The first three plenary sessions of the conference described three important applications of vacuum electron devices – space observational instruments and downlinks, digital communications, and high power heating for particle accelerators and thermonuclear fusion systems. In the first plenary session, Dr. Wayne Harvey of the Jet Propulsion Laboratory discussed the history and future requirements of downlink TWTAs for missions such as the Mars Reconnaissance Orbiter. As well, observational systems for applications such as cloud profiling radar, oceanic altimeters, and atmospheric ozone detection were described requiring high power, high frequency sources available only through vacuum electronics technology. Dr. Harvey predicted an increased use of vacuum devices in NASA space systems as the interest and stringent source requirements for such applications grow in future years. The second plenary session was given by Dr. Dan Goebel of Boeing Electron Dynamic Devices on requirements for future high data rate communication applications. Higher-order modulation schemes such as 8PSK and 64QAM were described as well as TWT development efforts needed to realize amplifier performance required of systems utilizing these techniques. Streaming digital video from space missions, high-definition Internet television, and digital satellite radio are a few of the myriad of applications which will benefit from the development of this technology. The third speaker, Dr. Manfred Thumm of Forschungszentrum Karlsruhe described current state-of-the-art high-power vacuum devices used for both particle accelerators and fusion systems in Europe. Particle accelerators use klystrons operating up to 65 MW pulsed at S-Band frequencies and up to 1MW CW at 500 MHz. In addition, fusion systems using vacuum devices for ion cyclotron, electron cyclotron, and lower hybrid resonant heating exist throughout Europe. These RF vacuum devices, including gyrotrons, klystrons and tetrodes, generate RF power at frequencies between 20 MHz and 170 GHz at power levels of 1 MW CW to 100 MW in microsecond pulses.

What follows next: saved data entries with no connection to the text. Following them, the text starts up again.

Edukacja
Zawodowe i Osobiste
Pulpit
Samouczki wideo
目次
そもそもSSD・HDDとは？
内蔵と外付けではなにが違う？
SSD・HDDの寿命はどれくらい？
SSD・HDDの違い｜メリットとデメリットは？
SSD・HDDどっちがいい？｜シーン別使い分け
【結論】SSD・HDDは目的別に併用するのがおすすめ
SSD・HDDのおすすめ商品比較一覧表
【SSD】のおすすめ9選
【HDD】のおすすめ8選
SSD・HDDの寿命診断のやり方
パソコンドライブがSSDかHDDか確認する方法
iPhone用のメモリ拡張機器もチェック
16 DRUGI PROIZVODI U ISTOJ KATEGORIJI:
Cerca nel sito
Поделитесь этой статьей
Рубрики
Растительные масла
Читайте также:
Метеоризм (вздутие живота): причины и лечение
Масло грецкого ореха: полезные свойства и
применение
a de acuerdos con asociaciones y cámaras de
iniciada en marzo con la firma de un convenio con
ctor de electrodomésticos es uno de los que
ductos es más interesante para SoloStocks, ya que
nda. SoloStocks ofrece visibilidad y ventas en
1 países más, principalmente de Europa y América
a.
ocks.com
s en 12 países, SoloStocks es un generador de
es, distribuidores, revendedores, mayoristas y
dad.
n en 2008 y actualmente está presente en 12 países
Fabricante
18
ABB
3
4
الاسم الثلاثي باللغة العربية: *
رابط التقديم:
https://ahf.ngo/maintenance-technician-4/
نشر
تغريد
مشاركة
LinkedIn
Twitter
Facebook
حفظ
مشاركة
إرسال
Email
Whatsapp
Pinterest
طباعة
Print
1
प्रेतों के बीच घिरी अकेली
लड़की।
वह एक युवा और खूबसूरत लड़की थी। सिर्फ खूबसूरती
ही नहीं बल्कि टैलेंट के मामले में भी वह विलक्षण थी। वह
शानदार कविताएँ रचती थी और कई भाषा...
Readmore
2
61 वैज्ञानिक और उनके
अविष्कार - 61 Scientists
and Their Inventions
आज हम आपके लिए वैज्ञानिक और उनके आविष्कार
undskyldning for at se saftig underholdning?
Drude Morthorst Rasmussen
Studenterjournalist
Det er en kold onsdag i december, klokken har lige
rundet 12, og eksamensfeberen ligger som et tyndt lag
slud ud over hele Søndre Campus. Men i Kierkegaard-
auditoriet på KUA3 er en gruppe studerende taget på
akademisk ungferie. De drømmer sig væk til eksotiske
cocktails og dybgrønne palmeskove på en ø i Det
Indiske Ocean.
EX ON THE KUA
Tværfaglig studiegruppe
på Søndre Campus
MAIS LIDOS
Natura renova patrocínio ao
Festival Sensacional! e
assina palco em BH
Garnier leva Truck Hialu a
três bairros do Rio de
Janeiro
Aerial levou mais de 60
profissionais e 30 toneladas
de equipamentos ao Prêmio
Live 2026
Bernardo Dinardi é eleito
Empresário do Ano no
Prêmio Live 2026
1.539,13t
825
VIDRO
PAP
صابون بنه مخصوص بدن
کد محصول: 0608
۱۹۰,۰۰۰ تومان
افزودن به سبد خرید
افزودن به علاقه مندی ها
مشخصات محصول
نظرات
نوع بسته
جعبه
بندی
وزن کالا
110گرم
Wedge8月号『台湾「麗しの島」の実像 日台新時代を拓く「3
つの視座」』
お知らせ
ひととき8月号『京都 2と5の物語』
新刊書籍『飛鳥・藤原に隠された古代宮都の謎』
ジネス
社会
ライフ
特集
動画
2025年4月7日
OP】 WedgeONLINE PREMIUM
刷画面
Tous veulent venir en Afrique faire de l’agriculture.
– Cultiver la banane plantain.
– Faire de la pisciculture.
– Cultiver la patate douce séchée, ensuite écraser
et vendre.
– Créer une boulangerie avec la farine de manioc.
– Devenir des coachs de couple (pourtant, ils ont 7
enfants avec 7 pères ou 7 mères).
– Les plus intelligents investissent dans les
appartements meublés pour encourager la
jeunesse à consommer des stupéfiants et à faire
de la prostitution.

The fourth plenary talk, presented by Dr. James Dayton, Jr. from GENVAC Aerospace in Cleveland, Ohio, described the results of an informal survey circulated among young professionals in the vacuum electronics field designed to gain insight into the issues surrounding the training of the next generation in our field. By and large, professionals in the field are drawn by the quality people in the vacuum electronics industry and by the challenge of a science that covers so many disciplines. Next, Dr. Kyu-Suk Chang from Samsumg Electronics in Suwon City, Korea presented a history of the development and mass production of magnetrons for microwave ovens. No doubt many in the audience were envious of Samsung's ability to produce sophisticated magnetrons at a per-item item cost of $7. Dr. Bruce Miller of SureBeam Corporation in San Diego, California then described the technology of food irradiation using electron accelerators. He focused on key issues such as how the volume and type of food that must be processed dictate the energy of the radiation and the type of device necessary to adequately irradiate the food. He emphasized the large amount of research which has concluded that food irradiation is not only safe, but has significantly benefited public health. In the final plenary talk, presented by Dr. John Booske from the University of Wisconsin in Madison, Wisconsin, the new opportunities for microfabricated vacuum electronic devices were presented. The new opportunities he mentioned were primarily focused on precise, reliable, high-yield fabrication techniques. He mentioned the impressive progress on field emitter arrays and the growing research in microfabricated vacuum electronic devices, or "mVED's." Research is underway to develop high power W-band klystron amplifiers using LIGA, which involves a combination of xray lithography and electrodeposition.